## WHAT YOU WILL DO
Please write out the whole listing that follows exactly; the pictures stay out.

Top of RECORDED DATA

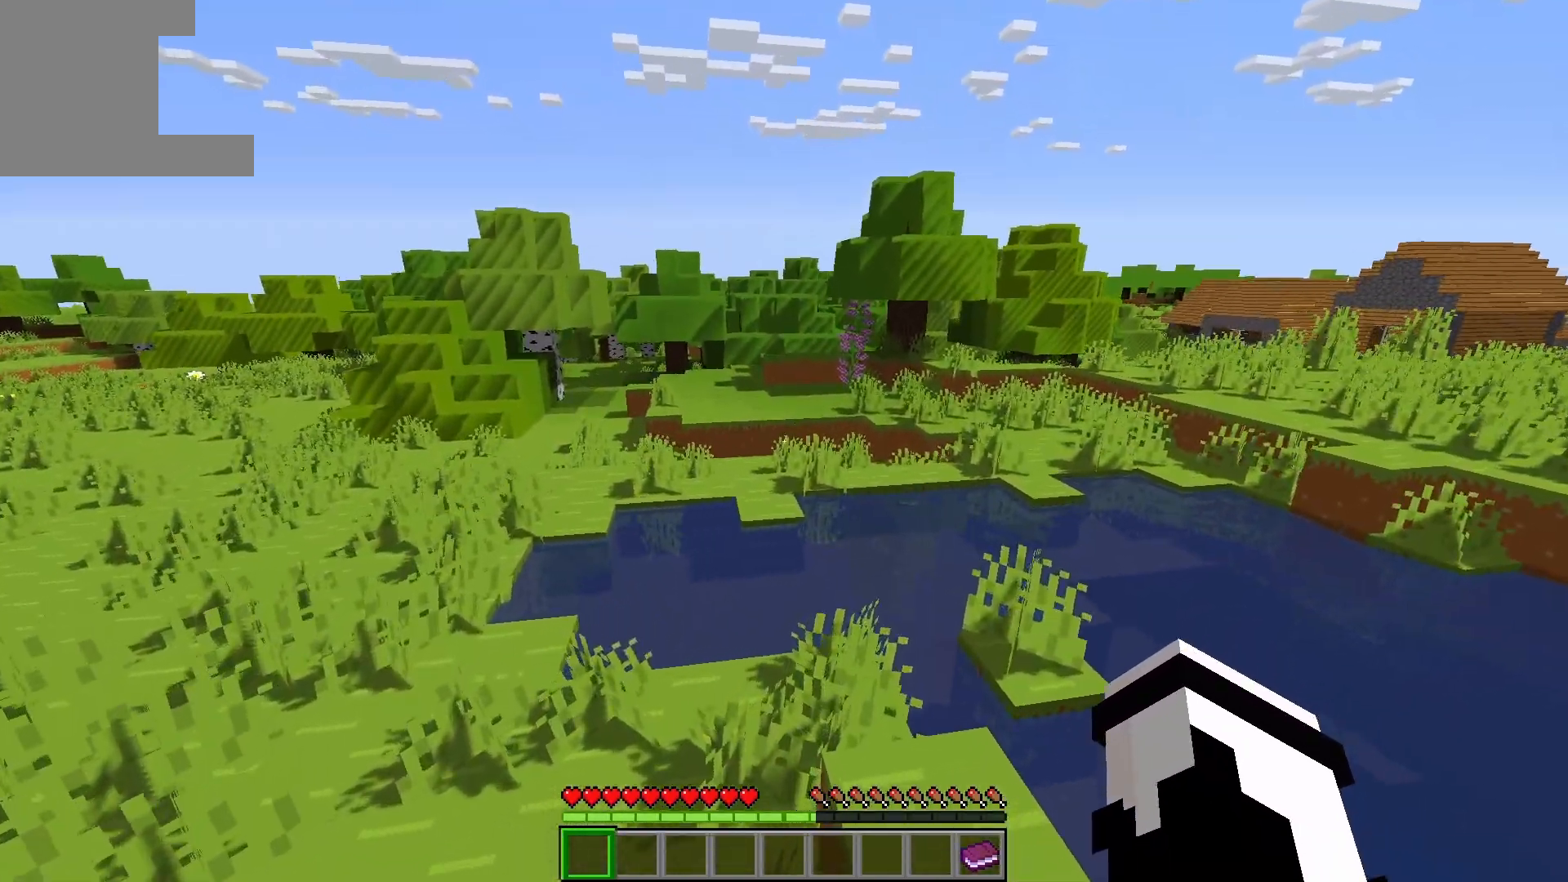
{"keys": ["w"], "events": []}
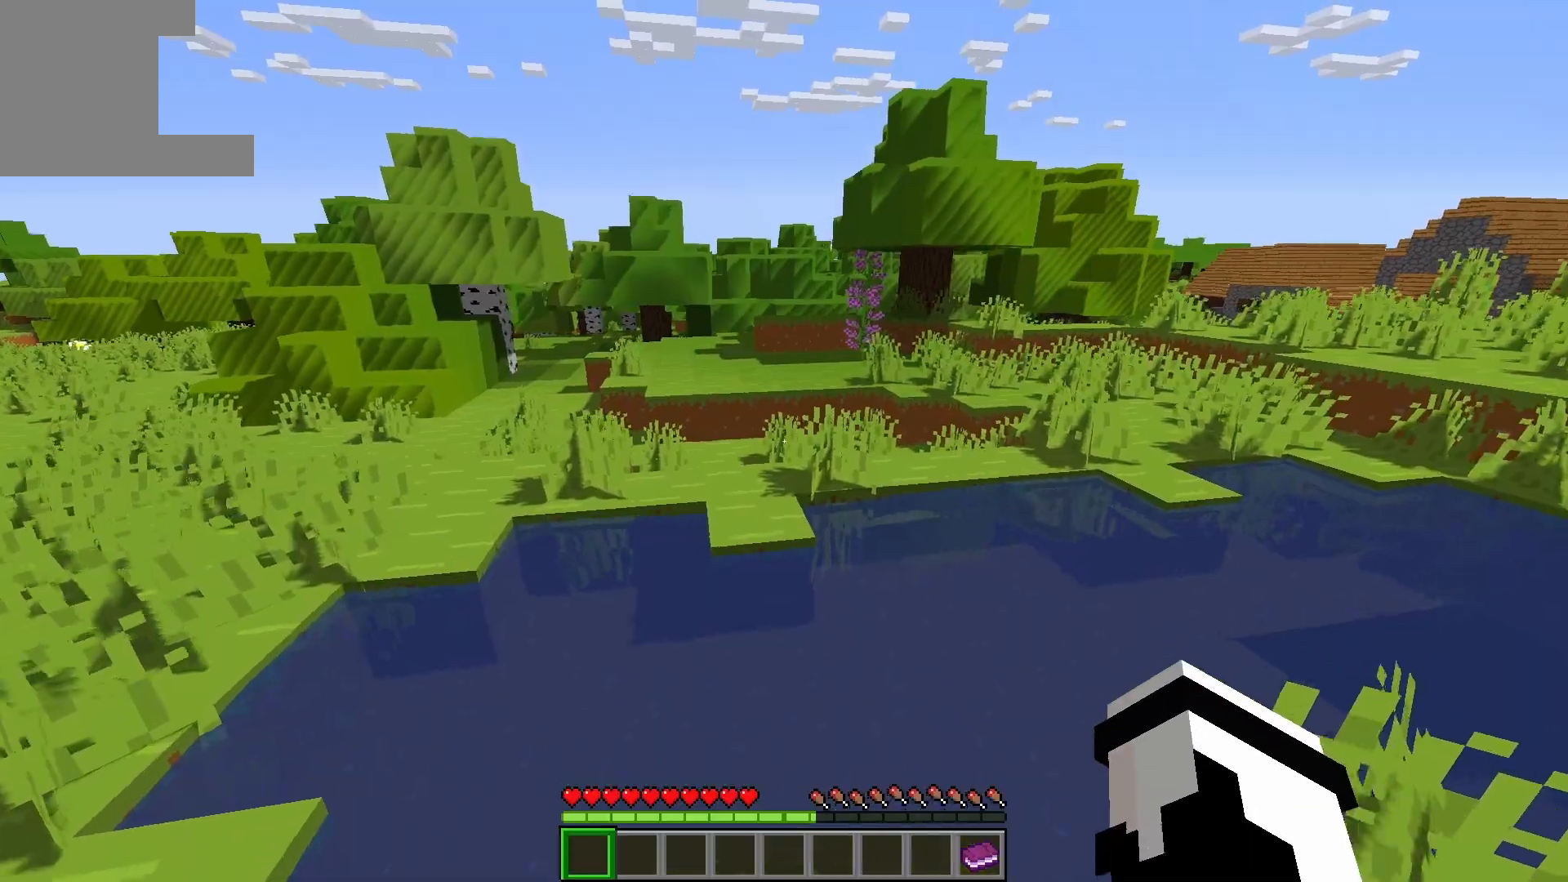
{"keys": ["space", "w"], "events": [[217, "space", "down"]]}
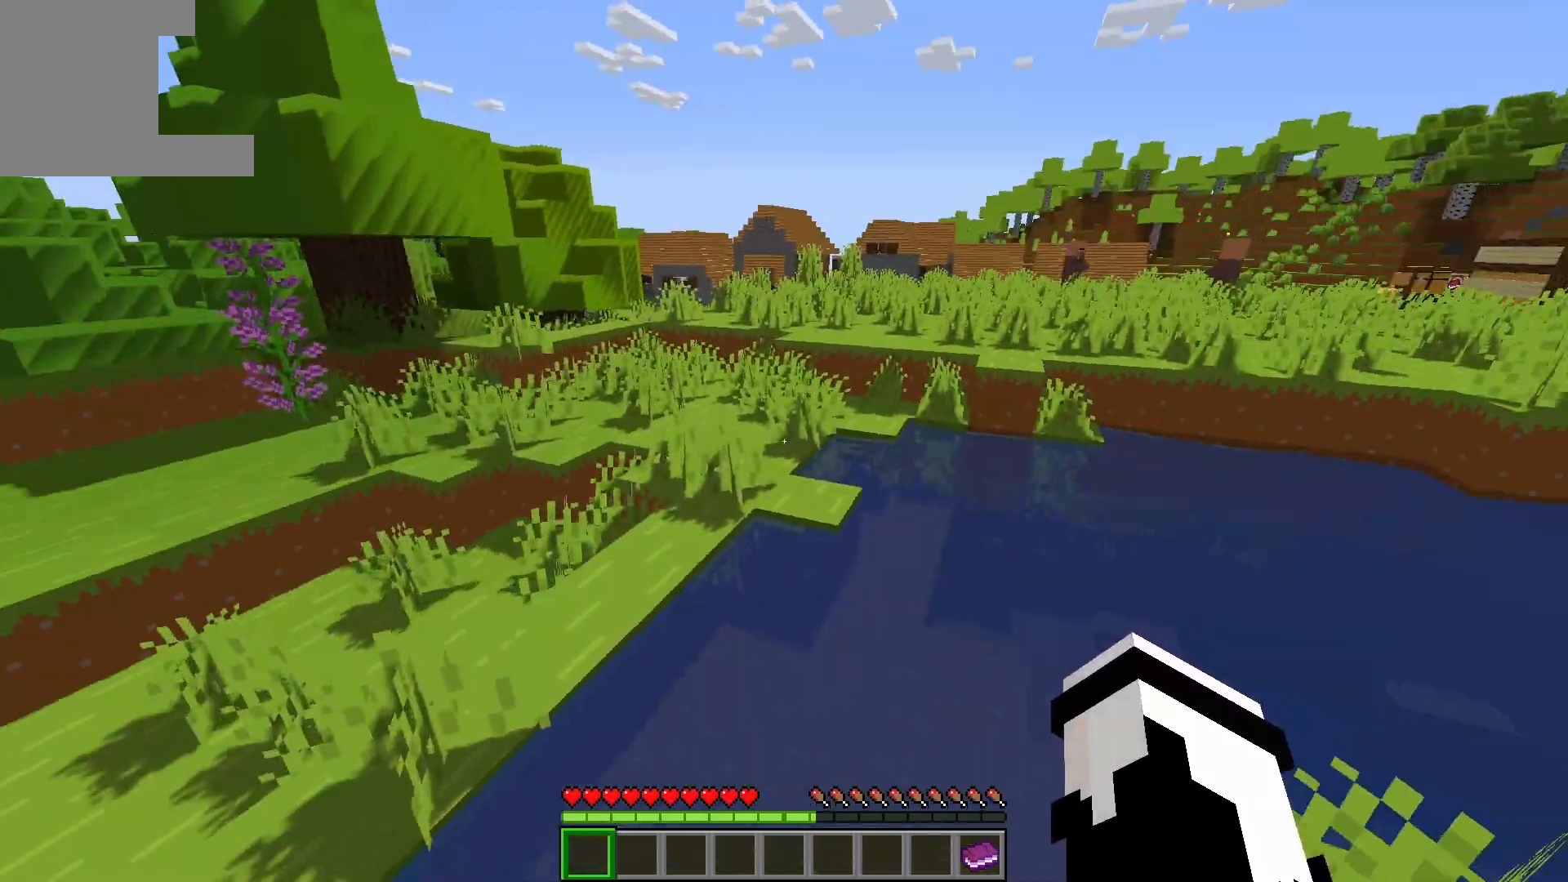
{"keys": ["w"], "events": [[17, "a", "down"], [83, "space", "up"], [167, "a", "up"], [167, "space", "down"], [317, "space", "up"]]}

Bottom of RECORDED DATA

## EXPECTED ANSWER
{"keys": ["w"], "events": []}
{"keys": ["space", "w"], "events": [[217, "space", "down"]]}
{"keys": ["w"], "events": [[17, "a", "down"], [83, "space", "up"], [167, "a", "up"], [167, "space", "down"], [317, "space", "up"]]}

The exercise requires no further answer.